── DATASET RECORDS

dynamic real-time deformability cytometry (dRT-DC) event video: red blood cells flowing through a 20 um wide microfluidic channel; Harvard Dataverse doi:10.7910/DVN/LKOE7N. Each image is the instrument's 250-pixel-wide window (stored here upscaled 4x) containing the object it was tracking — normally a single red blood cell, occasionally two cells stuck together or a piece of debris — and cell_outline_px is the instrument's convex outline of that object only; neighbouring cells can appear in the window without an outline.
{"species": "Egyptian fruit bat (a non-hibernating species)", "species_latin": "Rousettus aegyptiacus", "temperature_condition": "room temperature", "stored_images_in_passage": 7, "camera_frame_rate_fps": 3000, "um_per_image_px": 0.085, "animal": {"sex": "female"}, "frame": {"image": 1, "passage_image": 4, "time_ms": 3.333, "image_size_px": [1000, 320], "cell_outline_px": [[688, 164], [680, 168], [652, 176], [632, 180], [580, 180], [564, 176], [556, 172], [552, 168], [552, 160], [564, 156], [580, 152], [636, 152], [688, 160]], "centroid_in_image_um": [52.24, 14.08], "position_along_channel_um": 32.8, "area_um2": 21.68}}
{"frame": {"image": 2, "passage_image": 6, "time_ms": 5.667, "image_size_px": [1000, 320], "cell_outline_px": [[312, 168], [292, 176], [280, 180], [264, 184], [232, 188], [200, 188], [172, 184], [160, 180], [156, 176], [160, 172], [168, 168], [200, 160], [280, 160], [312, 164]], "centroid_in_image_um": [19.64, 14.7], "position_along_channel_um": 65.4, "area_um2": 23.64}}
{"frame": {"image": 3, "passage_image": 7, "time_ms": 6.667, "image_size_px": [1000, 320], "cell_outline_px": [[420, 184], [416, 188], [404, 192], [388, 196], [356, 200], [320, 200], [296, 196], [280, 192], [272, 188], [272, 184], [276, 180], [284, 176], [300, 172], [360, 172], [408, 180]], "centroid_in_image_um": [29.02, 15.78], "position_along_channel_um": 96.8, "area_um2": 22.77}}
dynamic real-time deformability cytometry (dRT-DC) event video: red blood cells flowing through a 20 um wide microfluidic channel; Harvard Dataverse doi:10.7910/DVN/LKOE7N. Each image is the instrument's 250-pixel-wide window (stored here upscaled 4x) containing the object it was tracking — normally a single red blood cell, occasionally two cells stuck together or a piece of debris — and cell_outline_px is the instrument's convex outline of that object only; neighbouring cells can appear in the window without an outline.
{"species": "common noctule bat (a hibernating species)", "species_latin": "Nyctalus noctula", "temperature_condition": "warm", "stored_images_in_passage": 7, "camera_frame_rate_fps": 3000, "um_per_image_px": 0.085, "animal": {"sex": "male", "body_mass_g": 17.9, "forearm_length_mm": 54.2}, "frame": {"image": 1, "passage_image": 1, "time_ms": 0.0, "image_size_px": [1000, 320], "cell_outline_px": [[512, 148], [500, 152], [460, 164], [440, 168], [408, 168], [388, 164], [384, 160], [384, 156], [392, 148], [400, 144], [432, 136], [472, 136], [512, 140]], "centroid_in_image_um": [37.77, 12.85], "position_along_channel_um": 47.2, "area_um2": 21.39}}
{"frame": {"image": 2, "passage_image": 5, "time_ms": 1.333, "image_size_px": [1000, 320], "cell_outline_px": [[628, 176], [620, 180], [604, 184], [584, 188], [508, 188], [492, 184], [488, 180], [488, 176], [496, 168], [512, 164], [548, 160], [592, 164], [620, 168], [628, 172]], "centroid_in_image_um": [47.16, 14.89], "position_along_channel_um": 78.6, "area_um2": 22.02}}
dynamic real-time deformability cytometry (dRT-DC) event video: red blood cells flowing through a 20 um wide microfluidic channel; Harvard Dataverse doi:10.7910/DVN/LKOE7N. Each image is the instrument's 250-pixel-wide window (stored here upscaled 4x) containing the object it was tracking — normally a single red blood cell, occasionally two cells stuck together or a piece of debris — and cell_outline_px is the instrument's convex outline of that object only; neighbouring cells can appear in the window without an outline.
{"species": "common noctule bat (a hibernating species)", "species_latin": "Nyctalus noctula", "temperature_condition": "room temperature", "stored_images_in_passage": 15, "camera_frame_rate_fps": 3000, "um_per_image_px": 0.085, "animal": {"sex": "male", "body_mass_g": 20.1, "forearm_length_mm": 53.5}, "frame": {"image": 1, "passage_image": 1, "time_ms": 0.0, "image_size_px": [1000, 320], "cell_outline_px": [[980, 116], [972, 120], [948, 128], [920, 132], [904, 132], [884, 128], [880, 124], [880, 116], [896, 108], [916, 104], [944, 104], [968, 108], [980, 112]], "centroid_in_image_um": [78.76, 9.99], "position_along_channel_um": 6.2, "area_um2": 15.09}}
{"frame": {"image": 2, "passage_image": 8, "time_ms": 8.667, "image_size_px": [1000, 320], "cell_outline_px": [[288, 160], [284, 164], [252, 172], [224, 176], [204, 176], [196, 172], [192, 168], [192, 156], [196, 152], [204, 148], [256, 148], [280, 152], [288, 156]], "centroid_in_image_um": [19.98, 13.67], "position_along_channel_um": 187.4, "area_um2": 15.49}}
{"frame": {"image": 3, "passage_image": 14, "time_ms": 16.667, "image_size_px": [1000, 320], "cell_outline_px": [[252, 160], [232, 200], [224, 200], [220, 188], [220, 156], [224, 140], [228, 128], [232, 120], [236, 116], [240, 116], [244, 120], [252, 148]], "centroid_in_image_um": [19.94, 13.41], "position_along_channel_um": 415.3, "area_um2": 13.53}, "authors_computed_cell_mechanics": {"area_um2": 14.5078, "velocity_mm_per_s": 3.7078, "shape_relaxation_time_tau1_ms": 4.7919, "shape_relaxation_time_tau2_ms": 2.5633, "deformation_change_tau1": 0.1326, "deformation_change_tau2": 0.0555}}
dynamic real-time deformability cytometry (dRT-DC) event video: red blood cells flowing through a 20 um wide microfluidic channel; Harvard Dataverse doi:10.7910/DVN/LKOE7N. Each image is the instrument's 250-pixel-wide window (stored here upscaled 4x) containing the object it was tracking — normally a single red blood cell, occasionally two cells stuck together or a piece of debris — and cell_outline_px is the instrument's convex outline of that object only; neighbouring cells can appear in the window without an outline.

────

REQUIREMENTS: Repeat the records exactly, including every line.

SOLVED PROBLEM:
dynamic real-time deformability cytometry (dRT-DC) event video: red blood cells flowing through a 20 um wide microfluidic channel; Harvard Dataverse doi:10.7910/DVN/LKOE7N. Each image is the instrument's 250-pixel-wide window (stored here upscaled 4x) containing the object it was tracking — normally a single red blood cell, occasionally two cells stuck together or a piece of debris — and cell_outline_px is the instrument's convex outline of that object only; neighbouring cells can appear in the window without an outline.
{"species": "Egyptian fruit bat (a non-hibernating species)", "species_latin": "Rousettus aegyptiacus", "temperature_condition": "room temperature", "stored_images_in_passage": 7, "camera_frame_rate_fps": 3000, "um_per_image_px": 0.085, "animal": {"sex": "female"}, "frame": {"image": 1, "passage_image": 4, "time_ms": 3.333, "image_size_px": [1000, 320], "cell_outline_px": [[688, 164], [680, 168], [652, 176], [632, 180], [580, 180], [564, 176], [556, 172], [552, 168], [552, 160], [564, 156], [580, 152], [636, 152], [688, 160]], "centroid_in_image_um": [52.24, 14.08], "position_along_channel_um": 32.8, "area_um2": 21.68}}
{"frame": {"image": 2, "passage_image": 6, "time_ms": 5.667, "image_size_px": [1000, 320], "cell_outline_px": [[312, 168], [292, 176], [280, 180], [264, 184], [232, 188], [200, 188], [172, 184], [160, 180], [156, 176], [160, 172], [168, 168], [200, 160], [280, 160], [312, 164]], "centroid_in_image_um": [19.64, 14.7], "position_along_channel_um": 65.4, "area_um2": 23.64}}
{"frame": {"image": 3, "passage_image": 7, "time_ms": 6.667, "image_size_px": [1000, 320], "cell_outline_px": [[420, 184], [416, 188], [404, 192], [388, 196], [356, 200], [320, 200], [296, 196], [280, 192], [272, 188], [272, 184], [276, 180], [284, 176], [300, 172], [360, 172], [408, 180]], "centroid_in_image_um": [29.02, 15.78], "position_along_channel_um": 96.8, "area_um2": 22.77}}
dynamic real-time deformability cytometry (dRT-DC) event video: red blood cells flowing through a 20 um wide microfluidic channel; Harvard Dataverse doi:10.7910/DVN/LKOE7N. Each image is the instrument's 250-pixel-wide window (stored here upscaled 4x) containing the object it was tracking — normally a single red blood cell, occasionally two cells stuck together or a piece of debris — and cell_outline_px is the instrument's convex outline of that object only; neighbouring cells can appear in the window without an outline.
{"species": "common noctule bat (a hibernating species)", "species_latin": "Nyctalus noctula", "temperature_condition": "warm", "stored_images_in_passage": 7, "camera_frame_rate_fps": 3000, "um_per_image_px": 0.085, "animal": {"sex": "male", "body_mass_g": 17.9, "forearm_length_mm": 54.2}, "frame": {"image": 1, "passage_image": 1, "time_ms": 0.0, "image_size_px": [1000, 320], "cell_outline_px": [[512, 148], [500, 152], [460, 164], [440, 168], [408, 168], [388, 164], [384, 160], [384, 156], [392, 148], [400, 144], [432, 136], [472, 136], [512, 140]], "centroid_in_image_um": [37.77, 12.85], "position_along_channel_um": 47.2, "area_um2": 21.39}}
{"frame": {"image": 2, "passage_image": 5, "time_ms": 1.333, "image_size_px": [1000, 320], "cell_outline_px": [[628, 176], [620, 180], [604, 184], [584, 188], [508, 188], [492, 184], [488, 180], [488, 176], [496, 168], [512, 164], [548, 160], [592, 164], [620, 168], [628, 172]], "centroid_in_image_um": [47.16, 14.89], "position_along_channel_um": 78.6, "area_um2": 22.02}}
dynamic real-time deformability cytometry (dRT-DC) event video: red blood cells flowing through a 20 um wide microfluidic channel; Harvard Dataverse doi:10.7910/DVN/LKOE7N. Each image is the instrument's 250-pixel-wide window (stored here upscaled 4x) containing the object it was tracking — normally a single red blood cell, occasionally two cells stuck together or a piece of debris — and cell_outline_px is the instrument's convex outline of that object only; neighbouring cells can appear in the window without an outline.
{"species": "common noctule bat (a hibernating species)", "species_latin": "Nyctalus noctula", "temperature_condition": "room temperature", "stored_images_in_passage": 15, "camera_frame_rate_fps": 3000, "um_per_image_px": 0.085, "animal": {"sex": "male", "body_mass_g": 20.1, "forearm_length_mm": 53.5}, "frame": {"image": 1, "passage_image": 1, "time_ms": 0.0, "image_size_px": [1000, 320], "cell_outline_px": [[980, 116], [972, 120], [948, 128], [920, 132], [904, 132], [884, 128], [880, 124], [880, 116], [896, 108], [916, 104], [944, 104], [968, 108], [980, 112]], "centroid_in_image_um": [78.76, 9.99], "position_along_channel_um": 6.2, "area_um2": 15.09}}
{"frame": {"image": 2, "passage_image": 8, "time_ms": 8.667, "image_size_px": [1000, 320], "cell_outline_px": [[288, 160], [284, 164], [252, 172], [224, 176], [204, 176], [196, 172], [192, 168], [192, 156], [196, 152], [204, 148], [256, 148], [280, 152], [288, 156]], "centroid_in_image_um": [19.98, 13.67], "position_along_channel_um": 187.4, "area_um2": 15.49}}
{"frame": {"image": 3, "passage_image": 14, "time_ms": 16.667, "image_size_px": [1000, 320], "cell_outline_px": [[252, 160], [232, 200], [224, 200], [220, 188], [220, 156], [224, 140], [228, 128], [232, 120], [236, 116], [240, 116], [244, 120], [252, 148]], "centroid_in_image_um": [19.94, 13.41], "position_along_channel_um": 415.3, "area_um2": 13.53}, "authors_computed_cell_mechanics": {"area_um2": 14.5078, "velocity_mm_per_s": 3.7078, "shape_relaxation_time_tau1_ms": 4.7919, "shape_relaxation_time_tau2_ms": 2.5633, "deformation_change_tau1": 0.1326, "deformation_change_tau2": 0.0555}}
dynamic real-time deformability cytometry (dRT-DC) event video: red blood cells flowing through a 20 um wide microfluidic channel; Harvard Dataverse doi:10.7910/DVN/LKOE7N. Each image is the instrument's 250-pixel-wide window (stored here upscaled 4x) containing the object it was tracking — normally a single red blood cell, occasionally two cells stuck together or a piece of debris — and cell_outline_px is the instrument's convex outline of that object only; neighbouring cells can appear in the window without an outline.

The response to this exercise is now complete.